Iran, however, is also directly involved, with Iranian officials Friday announcing a stepping up of military support for the Assad government, which they classified as an advisory mission. Tehran has also announced the deaths of several Iranian commanders and soldiers in Syria.
Kerry flatly rejected Iran’s participation in the Syria talks. “There will come a time perhaps where we will talk to Iran but we are not at the moment at this point of time,” he said.
Summing up the arrogance of US imperialism, he added: “If some country with whom we have differences were to participate in any kind of meeting, then it would be very quick and easy to determine whether the country is there as an obstruction or as a... participant seeking a solution.”

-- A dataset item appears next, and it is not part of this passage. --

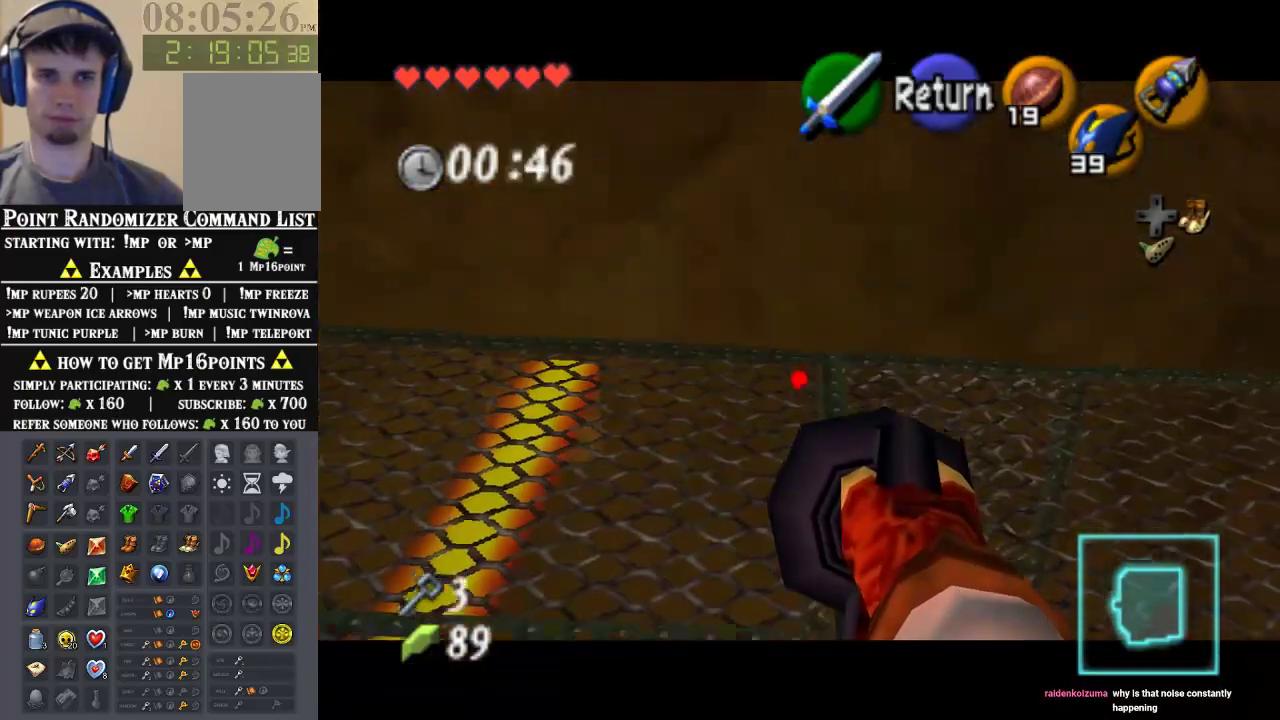
{"dt_ms": 500, "buttons": ["C_RIGHT"], "left_stick": "center", "events": []}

The New York Times Friday carried a front page story based on leaks from senior Obama administration officials indicating that Kerry and others are pushing for the US to create no-fly zones in Syria under the pretext of protecting the civilian population.
The proposal was reportedly put forward at a White House meeting on Monday in which Defense Secretary Ashton Carter pushed back with what the newspaper described as “sobering estimates of the extensive military resources required to enforce such zones” as well as a warning of an “inadvertent clash” with the Russian military if US air power is employed to control areas of the country.
The Times reported that advocates of the no-fly zone said that they believed the Pentagon had deliberately “inflated” its estimate of the costs of the operation in a bid to kill the proposal.
Meanwhile, the Pentagon this week deployed a dozen A-10 flying gunships to the Incirlik Air Base in southern Turkey, from which US warplanes have been carrying out air strikes in Syria.
The slow-flying aircraft, which are equipped with rapid-fire cannon, missiles and other ordnance is utilized to bring devastating power to the close-air support of ground forces. It is the same warplane that was used in the US attack on the Doctors Without Borders (MSF) hospital in Kunduz, Afghanistan that massacred 22 patients and medical staff.